Darwin was not the man to make observations only and he thought that the water supply might be augmented if the volcanic peaks could have a more or less permanent cloudy crown such as he'd seen on numerous tropical islands in the Pacific. One difference between Ascension and, say, Tahiti was that the latter had a rain-forest. Maybe if you built a forest, rain would come? Darwin was not the first man to voice such an idea but he was remarkably well connected to the scientific-political establishment. When he returned to England he shared this idea and his enthusiasm for it with his pal Joseph Hooker, whose father was director of the botanic garden in Kew.  Hooker made his own 'site-visit' to Ascension in 1843 on his way back from a famous Antarctic exploration and could only identify a single species that passed as a tree.  At the behest of the Admiralty, Hooker undertook to ship a variety to trees, shrubs and understory plants to Ascension to a) encourage aforestation to promote clouds and rainfall b) to stablise steep inclines and slow run-off c) try out a few xerophytes that would tolerate the prevailing salt-arid conditions and finally d) provide some fresh food for the garrison. Everything had to be proof against goats, rats and mice which had been introduced since the island was discovered in 1502. The species sent out were chosen using the best scientific information that could be obtained. Survival was a bit of a lottery: some seeds and saplings got the mildew aboard ship; others were eaten by the goats and some wouldn't have made it anyway for various unfathomable genetic or ecological imperatives.  In all of this, nobody paid the slightest heed to the existence or well-being of the microbial flora surrounding the roots of the imports.

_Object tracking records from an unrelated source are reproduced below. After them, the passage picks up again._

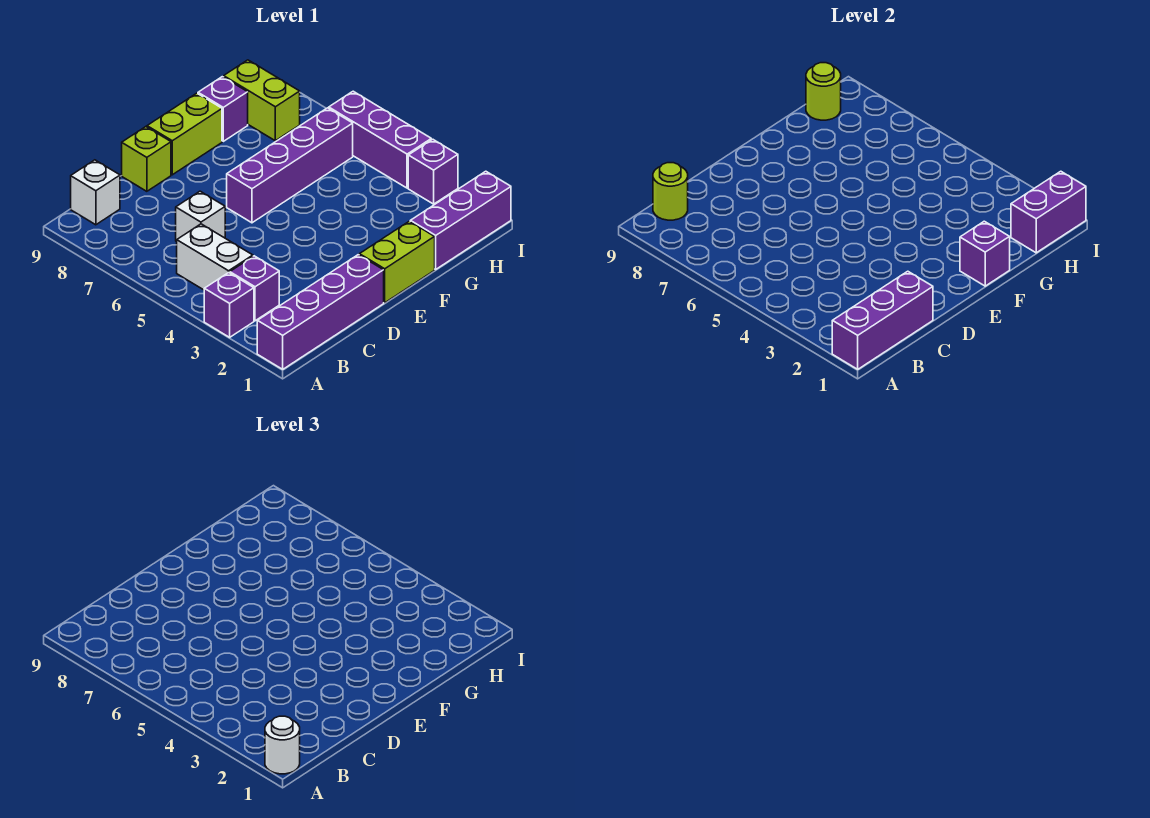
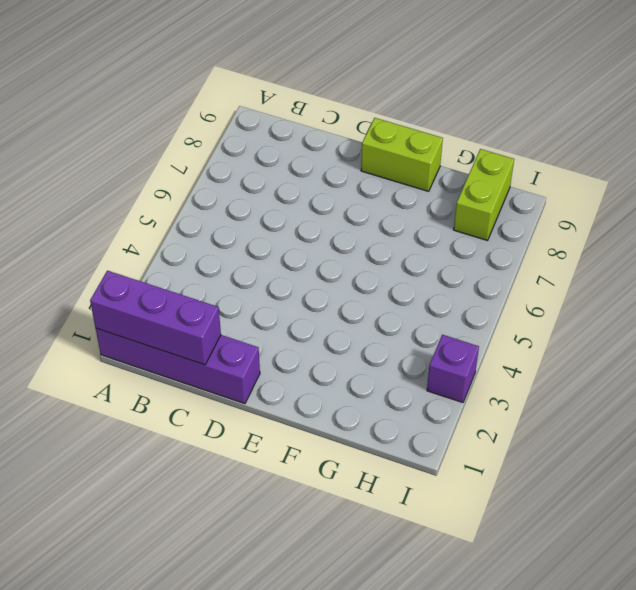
none -> purple 1x1 brick [204,273,254,337]
none -> purple 1x1 brick [230,256,279,321]
none -> white 1x2 brick [177,224,253,290]

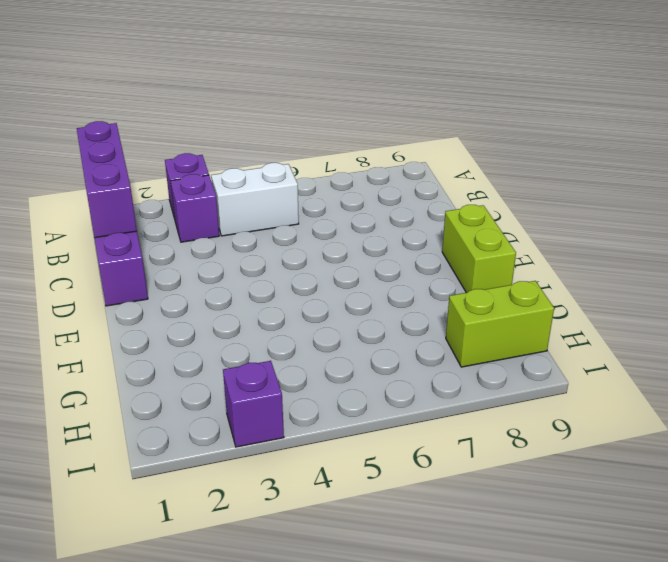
none -> white 1x1 brick [71,160,120,225]
none -> white 1x1 brick [176,191,225,242]
none -> lime 1x1 brick [122,127,171,191]

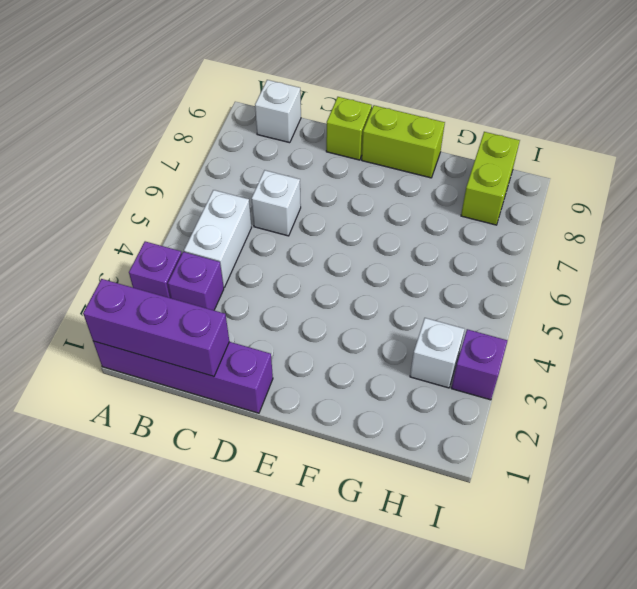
white 1x1 brick [410,318,465,388] -> none
none -> lime 1x2 brick [359,221,435,303]
none -> purple 1x4 brick [227,108,353,223]
none -> purple 1x3 brick [410,171,511,269]

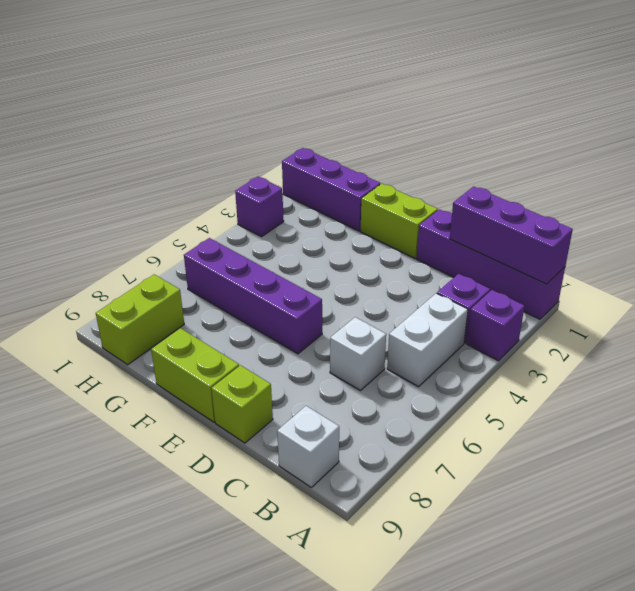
none -> purple 1x1 brick [198,77,248,141]
none -> purple 1x3 brick [329,91,431,188]
none -> lime 1x1 round brick [653,163,688,220]

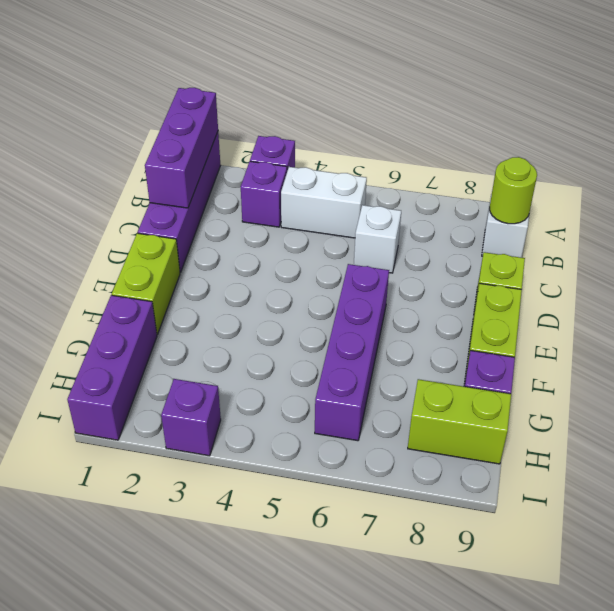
none -> purple 1x3 brick [329,91,431,188]
none -> purple 1x1 brick [960,221,1010,286]
none -> purple 1x2 brick [1011,171,1086,253]

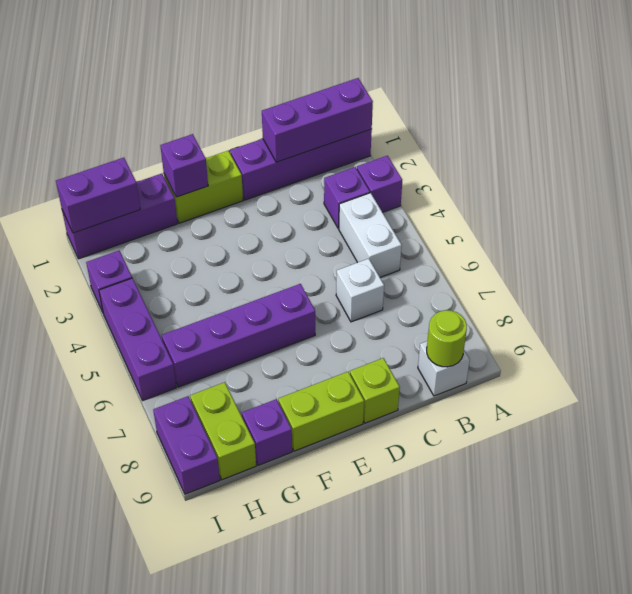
purple 1x2 brick [153,396,220,494] -> none
none -> lime 1x1 round brick [806,63,841,120]
none -> white 1x1 round brick [265,716,300,774]

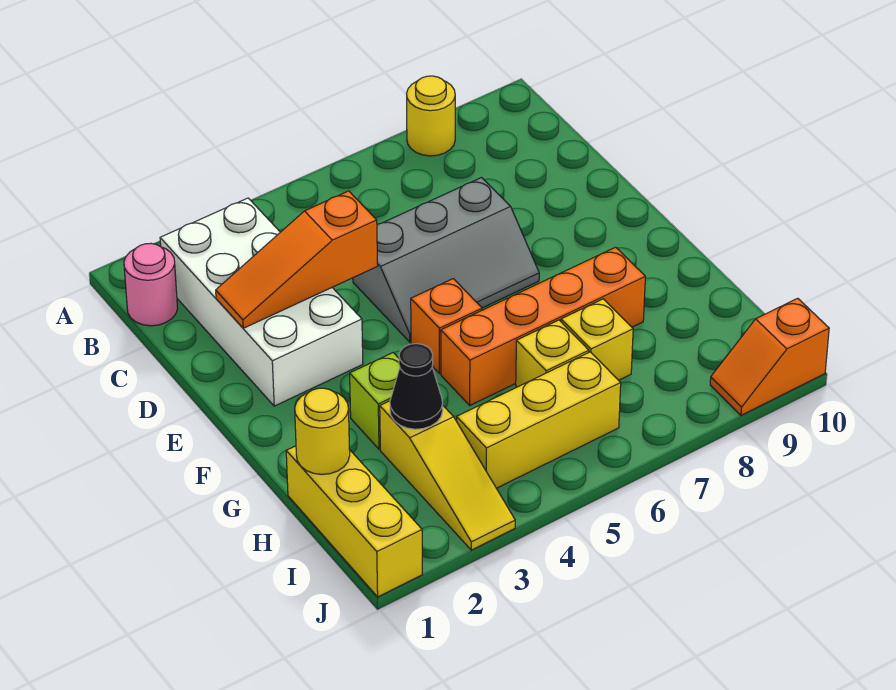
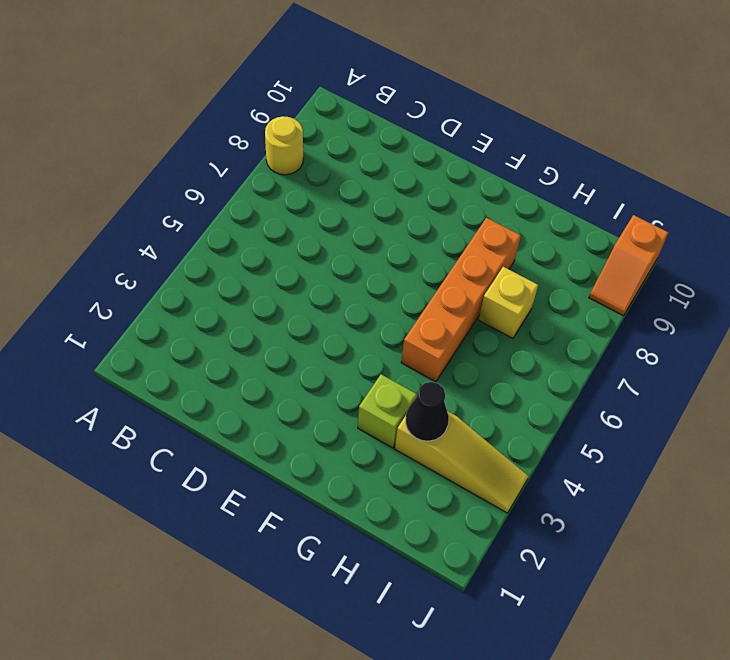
none -> pink 1x1 round brick [124,243,178,326]
none -> white 2x4 brick [160,198,363,406]
none -> grey 2x3 slope [353,178,539,342]

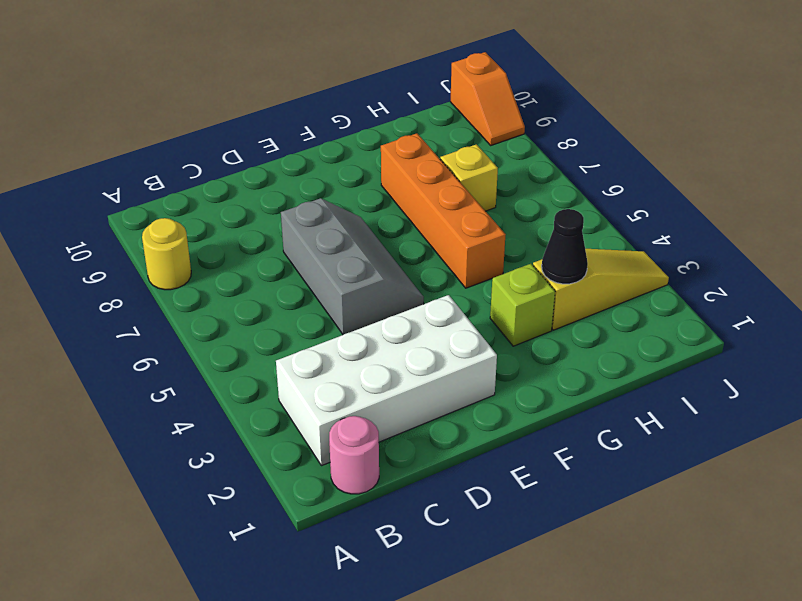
none -> orange 1x1 brick [411,279,482,374]
none -> yellow 1x3 brick [286,446,422,597]
none -> yellow 1x1 brick [516,320,589,387]

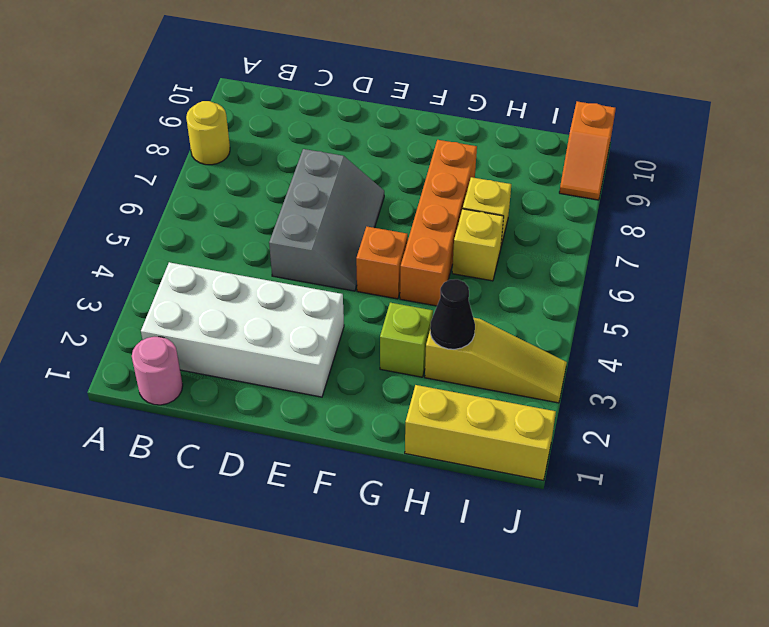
none -> yellow 1x3 brick [457,352,621,488]
none -> orange 1x3 slope [216,191,378,328]
none -> yellow 1x1 round brick [295,388,350,475]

It has been a striking success. 20 years later there were thickets of trees [R] comprising dozens of different species all propping each other up in a part-artificial, part-natural reduced-instruction-set ecosystem. Heck, the highest point on the island is now called Green Mountain. The diversity of the vegetation increased but the endemic species have been hard hit by the invasives and not just the goats. Of the ten native species of ferns known in 1850, three are now extinct. Interestingly, the greening of Ascension seems to be concentrated in the higher regions, down on the flattish volcanic plain the landscape can still look unrelentingly bleak.  The local tourist office, for example boasts the "worst gold course in the World": where the greens are browns. But I think Hookers cunning plan is an improvement. The rapid response, and development of ecological complexity, to man-made terra-forming in Ascension will be used as a test-bed for reclaiming other parts of the planet which have been devastated by natural or human-caused disaster.  But we are really still a long way from having a clue.  For every seemingly positive example, like Ascension or [re-]introducing wolves to Yellowstone, we have a matching disaster like bringing rabbits and cane-toads to Australia or goats+rats+cats pretty much everywhere a sailor has ever set foot.